[Collected data entries]
---

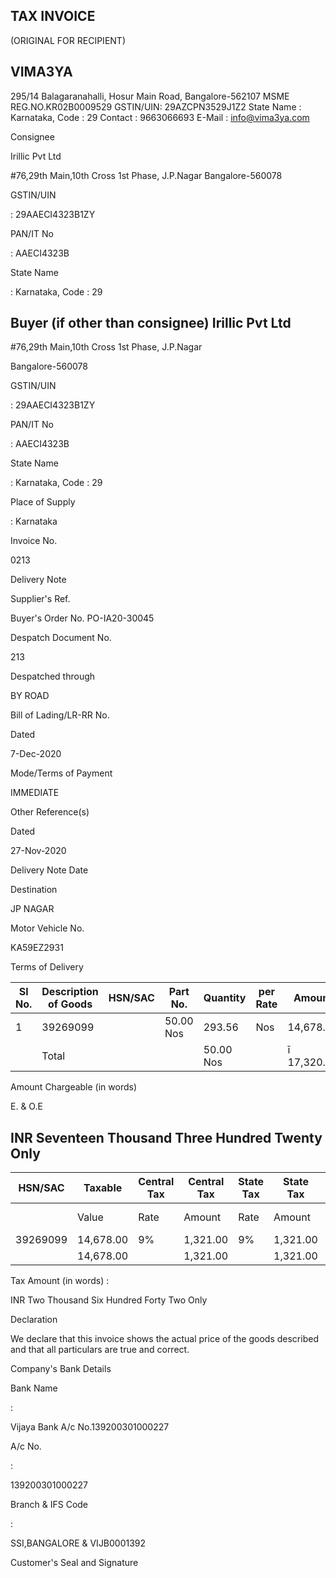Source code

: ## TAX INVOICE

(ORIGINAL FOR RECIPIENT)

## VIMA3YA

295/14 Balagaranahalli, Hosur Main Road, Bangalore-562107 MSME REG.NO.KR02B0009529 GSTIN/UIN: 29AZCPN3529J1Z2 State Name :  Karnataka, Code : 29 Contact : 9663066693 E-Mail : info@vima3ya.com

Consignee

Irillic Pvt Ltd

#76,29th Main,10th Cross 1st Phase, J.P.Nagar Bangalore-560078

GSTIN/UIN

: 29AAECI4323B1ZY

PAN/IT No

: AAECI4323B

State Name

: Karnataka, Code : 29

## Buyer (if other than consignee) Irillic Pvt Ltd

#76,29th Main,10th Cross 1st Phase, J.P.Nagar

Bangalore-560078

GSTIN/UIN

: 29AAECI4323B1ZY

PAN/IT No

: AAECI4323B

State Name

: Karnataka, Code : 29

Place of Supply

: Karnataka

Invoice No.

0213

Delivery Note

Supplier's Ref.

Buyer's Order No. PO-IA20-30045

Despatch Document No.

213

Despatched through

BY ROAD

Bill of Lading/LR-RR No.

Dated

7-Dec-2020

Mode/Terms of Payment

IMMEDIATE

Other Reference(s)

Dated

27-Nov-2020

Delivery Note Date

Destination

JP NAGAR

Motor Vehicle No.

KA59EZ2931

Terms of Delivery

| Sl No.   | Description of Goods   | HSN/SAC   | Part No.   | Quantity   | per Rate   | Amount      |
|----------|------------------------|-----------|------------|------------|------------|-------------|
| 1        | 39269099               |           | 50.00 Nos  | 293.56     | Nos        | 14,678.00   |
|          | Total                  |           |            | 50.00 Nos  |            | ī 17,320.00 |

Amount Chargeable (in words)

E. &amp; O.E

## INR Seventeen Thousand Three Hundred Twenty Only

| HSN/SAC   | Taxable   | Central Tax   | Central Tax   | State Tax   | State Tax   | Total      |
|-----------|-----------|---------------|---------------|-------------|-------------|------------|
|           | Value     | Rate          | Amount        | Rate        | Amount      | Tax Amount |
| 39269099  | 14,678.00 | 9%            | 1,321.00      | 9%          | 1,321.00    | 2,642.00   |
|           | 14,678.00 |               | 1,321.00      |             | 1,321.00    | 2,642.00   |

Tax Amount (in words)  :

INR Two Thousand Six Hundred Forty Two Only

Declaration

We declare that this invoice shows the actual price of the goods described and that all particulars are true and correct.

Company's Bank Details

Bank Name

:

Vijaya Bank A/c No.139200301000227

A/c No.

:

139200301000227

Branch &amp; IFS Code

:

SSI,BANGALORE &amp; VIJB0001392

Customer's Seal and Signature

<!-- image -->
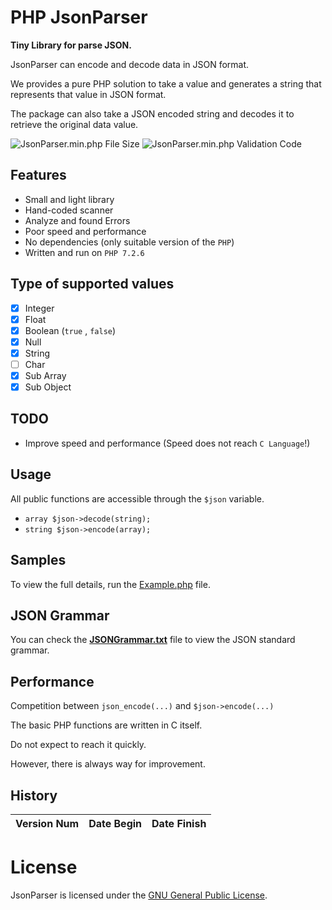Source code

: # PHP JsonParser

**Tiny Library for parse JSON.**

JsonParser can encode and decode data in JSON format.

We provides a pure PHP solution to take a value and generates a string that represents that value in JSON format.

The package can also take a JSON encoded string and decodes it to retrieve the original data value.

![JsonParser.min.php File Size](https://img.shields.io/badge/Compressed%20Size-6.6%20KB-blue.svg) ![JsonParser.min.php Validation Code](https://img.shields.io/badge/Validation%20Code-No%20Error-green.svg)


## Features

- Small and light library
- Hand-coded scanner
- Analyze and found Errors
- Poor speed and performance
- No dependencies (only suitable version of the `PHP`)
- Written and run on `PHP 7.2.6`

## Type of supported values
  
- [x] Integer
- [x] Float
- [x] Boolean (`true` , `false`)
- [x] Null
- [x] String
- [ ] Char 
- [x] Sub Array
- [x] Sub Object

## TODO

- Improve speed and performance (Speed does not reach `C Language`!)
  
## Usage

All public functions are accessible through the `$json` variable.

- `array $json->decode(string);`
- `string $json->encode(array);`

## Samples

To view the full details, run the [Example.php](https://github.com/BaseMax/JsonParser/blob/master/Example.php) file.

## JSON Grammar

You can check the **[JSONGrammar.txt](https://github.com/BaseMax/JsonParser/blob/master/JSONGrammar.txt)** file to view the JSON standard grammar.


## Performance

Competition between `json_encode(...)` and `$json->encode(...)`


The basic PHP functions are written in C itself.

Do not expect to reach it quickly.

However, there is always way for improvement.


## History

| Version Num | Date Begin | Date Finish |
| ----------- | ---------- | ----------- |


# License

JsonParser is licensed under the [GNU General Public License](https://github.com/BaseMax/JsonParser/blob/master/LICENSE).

---

● WORK REQUIRED
Scan the lines above for the word "that" and copy every one where it occurs.

● RESPONSE FOR THIS EXERCISE
We declare that this invoice shows the actual price of the goods described and that all particulars are true and correct.
We provides a pure PHP solution to take a value and generates a string that represents that value in JSON format.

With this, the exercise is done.